After graduating from high school, Henshaw became one of the first students at the John Herron Art School which formed in Indianapolis in 1901. He studied here with Otto Stark, J. Ottis Adams and William Forsyth. In 1902 he went to the Munich Academy where he studied with Carl Von Marr and in 1904 he went on to Paris. He attended the Academie Julian and the Ecole des Beaux Art where he was influenced by impressionism.
Henshaw worked with oils and pastels. He was equally gifted at cityscapes and portraits. He could capture the essence of a person with just a few strokes. His tonal harmonies, manipulation of light and shadow, free brushwork and the rapid observation and execution of predominant traits established his reputation among recognized critics and connoisseurs.

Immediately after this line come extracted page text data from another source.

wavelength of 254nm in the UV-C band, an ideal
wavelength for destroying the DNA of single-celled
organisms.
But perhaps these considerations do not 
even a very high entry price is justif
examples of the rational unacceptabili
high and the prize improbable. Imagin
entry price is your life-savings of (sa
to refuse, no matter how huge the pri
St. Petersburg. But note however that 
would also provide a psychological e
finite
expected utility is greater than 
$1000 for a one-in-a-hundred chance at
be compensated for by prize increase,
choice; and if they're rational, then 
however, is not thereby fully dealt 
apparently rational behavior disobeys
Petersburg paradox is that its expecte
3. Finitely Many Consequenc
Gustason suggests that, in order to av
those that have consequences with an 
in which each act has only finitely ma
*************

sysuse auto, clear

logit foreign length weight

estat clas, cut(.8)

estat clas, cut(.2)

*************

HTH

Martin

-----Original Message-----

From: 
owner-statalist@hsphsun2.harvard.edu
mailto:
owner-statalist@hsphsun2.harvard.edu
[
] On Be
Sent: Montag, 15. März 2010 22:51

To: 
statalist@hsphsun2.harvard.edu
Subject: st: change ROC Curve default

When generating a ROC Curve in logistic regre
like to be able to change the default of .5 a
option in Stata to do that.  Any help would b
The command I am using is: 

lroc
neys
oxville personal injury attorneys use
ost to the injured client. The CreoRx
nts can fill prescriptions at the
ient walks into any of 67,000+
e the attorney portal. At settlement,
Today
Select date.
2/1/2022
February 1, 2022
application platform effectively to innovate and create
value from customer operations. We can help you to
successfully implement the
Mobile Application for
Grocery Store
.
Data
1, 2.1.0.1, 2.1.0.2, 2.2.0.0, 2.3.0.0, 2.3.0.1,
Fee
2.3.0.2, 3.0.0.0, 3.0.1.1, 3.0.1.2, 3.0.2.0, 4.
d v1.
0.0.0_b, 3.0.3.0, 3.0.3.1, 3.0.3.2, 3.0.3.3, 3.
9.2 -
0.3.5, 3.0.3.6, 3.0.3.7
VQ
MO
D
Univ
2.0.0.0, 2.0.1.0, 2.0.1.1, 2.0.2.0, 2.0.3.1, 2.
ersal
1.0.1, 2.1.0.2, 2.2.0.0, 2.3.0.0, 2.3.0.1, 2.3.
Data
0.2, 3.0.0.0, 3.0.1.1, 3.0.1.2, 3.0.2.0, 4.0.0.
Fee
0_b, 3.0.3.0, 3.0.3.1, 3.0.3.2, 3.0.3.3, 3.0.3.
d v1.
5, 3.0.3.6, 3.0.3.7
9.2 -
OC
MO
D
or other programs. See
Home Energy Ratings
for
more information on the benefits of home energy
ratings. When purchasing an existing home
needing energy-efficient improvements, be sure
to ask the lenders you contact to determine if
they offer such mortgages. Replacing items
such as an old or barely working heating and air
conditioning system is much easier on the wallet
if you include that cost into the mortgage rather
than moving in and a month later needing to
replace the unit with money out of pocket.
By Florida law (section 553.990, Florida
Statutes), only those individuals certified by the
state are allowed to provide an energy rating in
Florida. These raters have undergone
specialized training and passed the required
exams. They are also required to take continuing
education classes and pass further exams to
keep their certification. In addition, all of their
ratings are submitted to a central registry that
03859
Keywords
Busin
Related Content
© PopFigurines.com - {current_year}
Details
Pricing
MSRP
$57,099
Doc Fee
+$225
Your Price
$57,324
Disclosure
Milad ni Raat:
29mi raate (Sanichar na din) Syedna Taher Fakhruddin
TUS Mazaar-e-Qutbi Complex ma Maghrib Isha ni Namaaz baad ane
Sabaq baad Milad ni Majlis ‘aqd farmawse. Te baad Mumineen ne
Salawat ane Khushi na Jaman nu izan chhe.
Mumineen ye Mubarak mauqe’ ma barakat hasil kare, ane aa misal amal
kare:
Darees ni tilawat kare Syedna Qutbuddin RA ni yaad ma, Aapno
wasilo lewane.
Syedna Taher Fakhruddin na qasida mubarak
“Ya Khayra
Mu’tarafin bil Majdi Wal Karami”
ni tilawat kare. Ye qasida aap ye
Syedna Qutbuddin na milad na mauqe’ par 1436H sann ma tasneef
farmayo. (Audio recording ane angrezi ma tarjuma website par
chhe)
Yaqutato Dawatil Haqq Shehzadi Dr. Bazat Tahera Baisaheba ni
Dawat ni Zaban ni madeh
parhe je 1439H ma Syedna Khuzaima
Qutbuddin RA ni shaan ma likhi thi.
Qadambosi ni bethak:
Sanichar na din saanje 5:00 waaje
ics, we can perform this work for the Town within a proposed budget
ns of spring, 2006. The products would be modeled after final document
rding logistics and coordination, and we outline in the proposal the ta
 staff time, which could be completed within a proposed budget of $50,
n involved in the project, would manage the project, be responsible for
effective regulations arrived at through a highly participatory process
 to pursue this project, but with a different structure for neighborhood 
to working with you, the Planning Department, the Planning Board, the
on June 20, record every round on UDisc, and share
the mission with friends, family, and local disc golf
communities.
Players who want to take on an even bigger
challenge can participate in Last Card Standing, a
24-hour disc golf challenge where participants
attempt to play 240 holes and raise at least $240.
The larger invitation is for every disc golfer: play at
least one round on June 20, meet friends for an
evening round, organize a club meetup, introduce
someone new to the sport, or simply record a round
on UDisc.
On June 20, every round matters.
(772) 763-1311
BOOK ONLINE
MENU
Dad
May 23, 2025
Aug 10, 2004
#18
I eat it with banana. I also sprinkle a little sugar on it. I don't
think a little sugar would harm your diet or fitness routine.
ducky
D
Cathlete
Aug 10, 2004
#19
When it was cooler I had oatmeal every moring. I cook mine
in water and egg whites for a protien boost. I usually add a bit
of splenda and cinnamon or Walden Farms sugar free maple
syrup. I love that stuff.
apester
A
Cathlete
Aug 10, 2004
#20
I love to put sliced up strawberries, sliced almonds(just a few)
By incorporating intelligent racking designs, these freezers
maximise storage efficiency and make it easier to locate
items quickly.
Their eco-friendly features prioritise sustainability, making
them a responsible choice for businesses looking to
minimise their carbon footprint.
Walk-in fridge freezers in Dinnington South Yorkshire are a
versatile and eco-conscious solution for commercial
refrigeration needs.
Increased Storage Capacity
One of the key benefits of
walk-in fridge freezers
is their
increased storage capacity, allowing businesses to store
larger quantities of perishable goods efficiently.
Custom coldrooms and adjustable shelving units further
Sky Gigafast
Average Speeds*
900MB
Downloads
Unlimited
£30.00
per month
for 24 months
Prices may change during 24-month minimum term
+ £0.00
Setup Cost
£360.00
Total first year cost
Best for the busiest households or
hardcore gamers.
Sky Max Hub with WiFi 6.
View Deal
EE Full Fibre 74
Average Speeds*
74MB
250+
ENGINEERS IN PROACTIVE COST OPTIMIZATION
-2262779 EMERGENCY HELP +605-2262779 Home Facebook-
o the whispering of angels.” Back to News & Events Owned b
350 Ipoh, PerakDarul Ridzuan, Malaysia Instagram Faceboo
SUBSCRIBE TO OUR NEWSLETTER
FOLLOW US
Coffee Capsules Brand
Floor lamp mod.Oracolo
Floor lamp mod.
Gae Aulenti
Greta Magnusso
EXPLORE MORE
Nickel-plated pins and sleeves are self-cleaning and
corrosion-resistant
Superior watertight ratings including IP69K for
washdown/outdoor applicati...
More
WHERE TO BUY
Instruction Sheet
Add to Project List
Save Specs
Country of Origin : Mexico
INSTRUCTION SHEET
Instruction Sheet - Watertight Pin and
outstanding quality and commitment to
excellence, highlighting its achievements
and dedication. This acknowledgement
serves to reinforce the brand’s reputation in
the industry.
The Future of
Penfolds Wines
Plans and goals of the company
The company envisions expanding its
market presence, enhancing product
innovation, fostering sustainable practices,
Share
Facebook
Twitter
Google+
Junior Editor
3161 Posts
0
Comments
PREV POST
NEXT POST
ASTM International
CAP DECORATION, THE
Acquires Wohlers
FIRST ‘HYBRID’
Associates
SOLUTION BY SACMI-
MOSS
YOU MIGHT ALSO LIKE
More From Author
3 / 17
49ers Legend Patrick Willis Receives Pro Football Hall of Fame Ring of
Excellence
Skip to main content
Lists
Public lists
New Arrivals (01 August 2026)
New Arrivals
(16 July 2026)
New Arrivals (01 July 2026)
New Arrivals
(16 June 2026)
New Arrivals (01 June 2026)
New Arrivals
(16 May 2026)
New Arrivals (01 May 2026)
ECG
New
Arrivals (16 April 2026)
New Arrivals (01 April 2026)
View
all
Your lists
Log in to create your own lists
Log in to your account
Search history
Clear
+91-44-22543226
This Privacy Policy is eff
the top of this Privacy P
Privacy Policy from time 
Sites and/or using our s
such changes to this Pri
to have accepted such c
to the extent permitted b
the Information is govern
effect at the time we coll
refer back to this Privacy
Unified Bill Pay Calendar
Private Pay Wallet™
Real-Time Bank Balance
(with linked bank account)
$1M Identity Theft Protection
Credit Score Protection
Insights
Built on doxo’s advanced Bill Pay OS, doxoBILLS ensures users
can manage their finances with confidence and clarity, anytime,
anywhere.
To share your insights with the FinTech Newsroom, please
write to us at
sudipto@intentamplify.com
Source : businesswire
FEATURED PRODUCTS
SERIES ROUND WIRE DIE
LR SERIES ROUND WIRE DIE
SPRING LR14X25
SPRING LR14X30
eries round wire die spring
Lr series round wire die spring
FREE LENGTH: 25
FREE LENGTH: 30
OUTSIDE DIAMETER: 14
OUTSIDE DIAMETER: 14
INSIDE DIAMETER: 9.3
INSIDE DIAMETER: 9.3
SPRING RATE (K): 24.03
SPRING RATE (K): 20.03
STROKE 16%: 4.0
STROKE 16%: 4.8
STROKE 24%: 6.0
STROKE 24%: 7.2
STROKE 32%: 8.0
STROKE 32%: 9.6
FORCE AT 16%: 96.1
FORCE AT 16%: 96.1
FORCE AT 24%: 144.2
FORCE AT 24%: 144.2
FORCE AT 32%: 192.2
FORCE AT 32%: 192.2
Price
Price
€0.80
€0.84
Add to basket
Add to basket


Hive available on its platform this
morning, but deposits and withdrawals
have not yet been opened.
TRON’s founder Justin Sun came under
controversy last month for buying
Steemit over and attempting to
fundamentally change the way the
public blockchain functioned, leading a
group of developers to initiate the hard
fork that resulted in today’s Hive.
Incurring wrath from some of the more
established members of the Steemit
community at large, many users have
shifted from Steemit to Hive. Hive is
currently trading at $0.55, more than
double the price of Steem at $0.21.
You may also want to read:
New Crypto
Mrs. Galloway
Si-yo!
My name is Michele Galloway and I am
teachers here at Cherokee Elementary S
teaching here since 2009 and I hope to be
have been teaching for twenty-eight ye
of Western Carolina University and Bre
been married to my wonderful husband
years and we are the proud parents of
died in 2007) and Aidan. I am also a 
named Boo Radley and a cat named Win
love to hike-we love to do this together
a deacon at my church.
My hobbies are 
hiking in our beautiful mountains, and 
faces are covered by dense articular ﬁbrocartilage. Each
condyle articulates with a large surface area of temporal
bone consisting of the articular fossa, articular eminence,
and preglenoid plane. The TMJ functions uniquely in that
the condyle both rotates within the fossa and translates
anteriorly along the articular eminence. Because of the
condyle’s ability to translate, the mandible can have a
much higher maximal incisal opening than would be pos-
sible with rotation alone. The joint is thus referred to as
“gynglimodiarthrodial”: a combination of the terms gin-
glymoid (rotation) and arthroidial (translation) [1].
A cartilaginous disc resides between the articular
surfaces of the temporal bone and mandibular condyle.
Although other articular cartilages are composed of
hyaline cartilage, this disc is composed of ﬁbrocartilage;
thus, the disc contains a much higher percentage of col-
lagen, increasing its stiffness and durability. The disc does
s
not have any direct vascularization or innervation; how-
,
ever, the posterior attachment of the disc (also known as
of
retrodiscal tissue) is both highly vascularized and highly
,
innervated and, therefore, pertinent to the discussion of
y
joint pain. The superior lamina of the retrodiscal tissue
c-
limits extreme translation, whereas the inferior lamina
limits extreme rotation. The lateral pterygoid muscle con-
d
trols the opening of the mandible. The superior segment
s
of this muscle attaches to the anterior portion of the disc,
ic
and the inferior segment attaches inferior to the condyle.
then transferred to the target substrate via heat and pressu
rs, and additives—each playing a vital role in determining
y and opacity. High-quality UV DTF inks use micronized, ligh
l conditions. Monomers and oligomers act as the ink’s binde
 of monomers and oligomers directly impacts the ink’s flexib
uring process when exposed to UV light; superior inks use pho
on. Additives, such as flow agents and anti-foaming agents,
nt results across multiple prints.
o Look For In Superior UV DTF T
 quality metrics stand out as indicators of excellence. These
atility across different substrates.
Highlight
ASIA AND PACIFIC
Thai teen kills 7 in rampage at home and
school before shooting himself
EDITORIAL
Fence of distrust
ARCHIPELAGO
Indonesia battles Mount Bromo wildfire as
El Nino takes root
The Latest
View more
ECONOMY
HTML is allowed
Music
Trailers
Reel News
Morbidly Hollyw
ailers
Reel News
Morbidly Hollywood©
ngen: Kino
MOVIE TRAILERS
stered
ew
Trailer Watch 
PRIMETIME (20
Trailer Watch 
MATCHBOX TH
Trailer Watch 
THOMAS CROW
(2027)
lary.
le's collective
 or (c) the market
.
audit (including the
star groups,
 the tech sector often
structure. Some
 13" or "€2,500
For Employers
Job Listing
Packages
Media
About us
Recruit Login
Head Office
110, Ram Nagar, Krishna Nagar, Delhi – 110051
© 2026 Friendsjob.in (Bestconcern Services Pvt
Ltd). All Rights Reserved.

He worked quickly and was often able to complete a canvas in just two or three hours. He exhibited his works at the Corcoran Gallery, the Brooklyn Museum, the Addison Gallery of American Art, the Chicago Art Institute and the Herron Art School.
Through a friend who was a curator of a museum in London he won a commission to illustrate a book of essays by Charles Lamb. He spent two years in London executing the work. Back in America he established studios in New York, Indianapolis, Chicago and Baltimore. Although he painted cityscapes, his main support came from portrait commissions. In 1912 painted a portrait of James Whitcomb Riley. He received praise from the art critic Joseph Lewis French in 1914 who admired the artist for following his own vision. However, by the late 1930s Henshaw began to fall from favor. Critics became interested in the avant-garde of modernism.
In 1941 Henshaw returned to the Peaceful Valley in Nashville, Indiana and bought the Odd Fellows Building. He planned to winter in Baltimore and summer in Nashville. He received support from local critics who considered his works as a defense for beauty against the threat of modern art.
Henshaw died at the age of 66 in Baltimore on April 5, 1946. He was buried in Windfall near his birthplace. His wife, Carolyn, decided to keep 85 of the 400 oils and pastels in Henshaw’s gallery in the Odd Fellows Building in Nashville, Indiana as a memorial. The rest were to be sold to pay for their upkeep. Eventually these works were put into the permanent collection of the Brown County Art Gallery where many of them were destroyed in a fire in 1966.